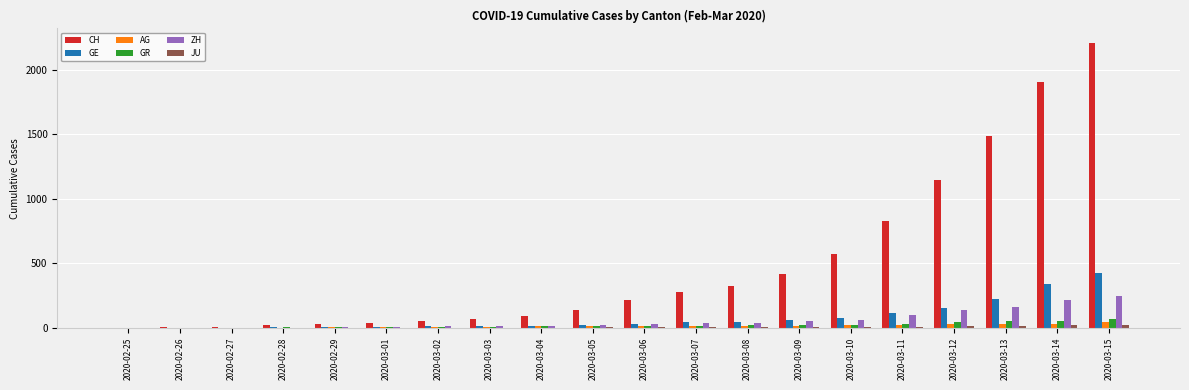

At which category does the chart reach its peak across all series?

2020-03-15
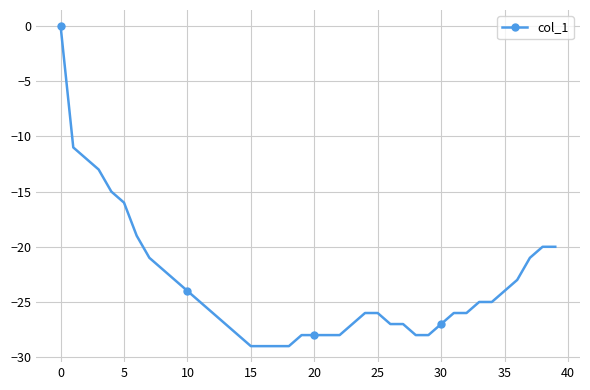

Reading right to left, transcribe all the data shown in this chart.

-20	-20	-21	-23	-24	-25	-25	-26	-26	-27	-28	-28	-27	-27	-26	-26	-27	-28	-28	-28	-28	-29	-29	-29	-29	-28	-27	-26	-25	-24	-23	-22	-21	-19	-16	-15	-13	-12	-11	0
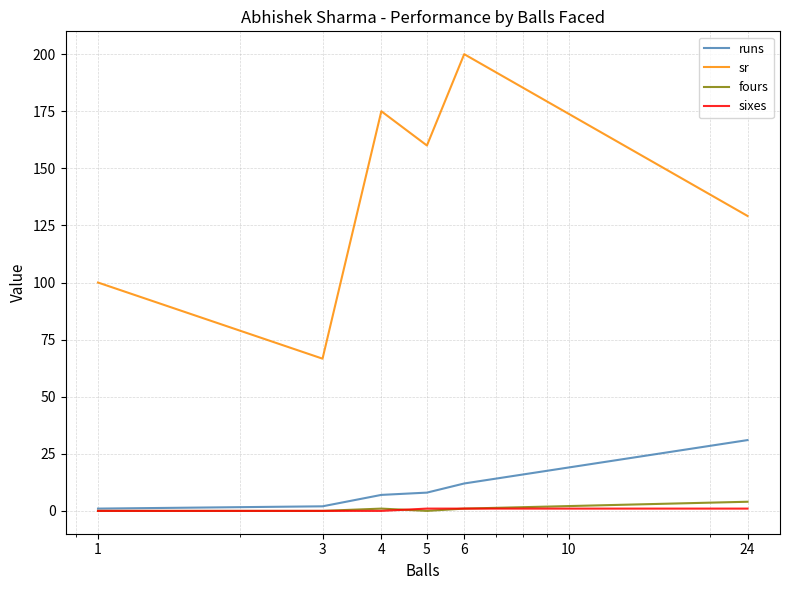

What are all the series names shown in the legend?

runs, sr, fours, sixes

What you have to do ▸
Reproduce all of the material above verbatim, omitting the pictures.

Answer to this exercise ▸
At which category does the chart reach its peak across all series?

2020-03-15

Reading right to left, transcribe all the data shown in this chart.

-20	-20	-21	-23	-24	-25	-25	-26	-26	-27	-28	-28	-27	-27	-26	-26	-27	-28	-28	-28	-28	-29	-29	-29	-29	-28	-27	-26	-25	-24	-23	-22	-21	-19	-16	-15	-13	-12	-11	0

What are all the series names shown in the legend?

runs, sr, fours, sixes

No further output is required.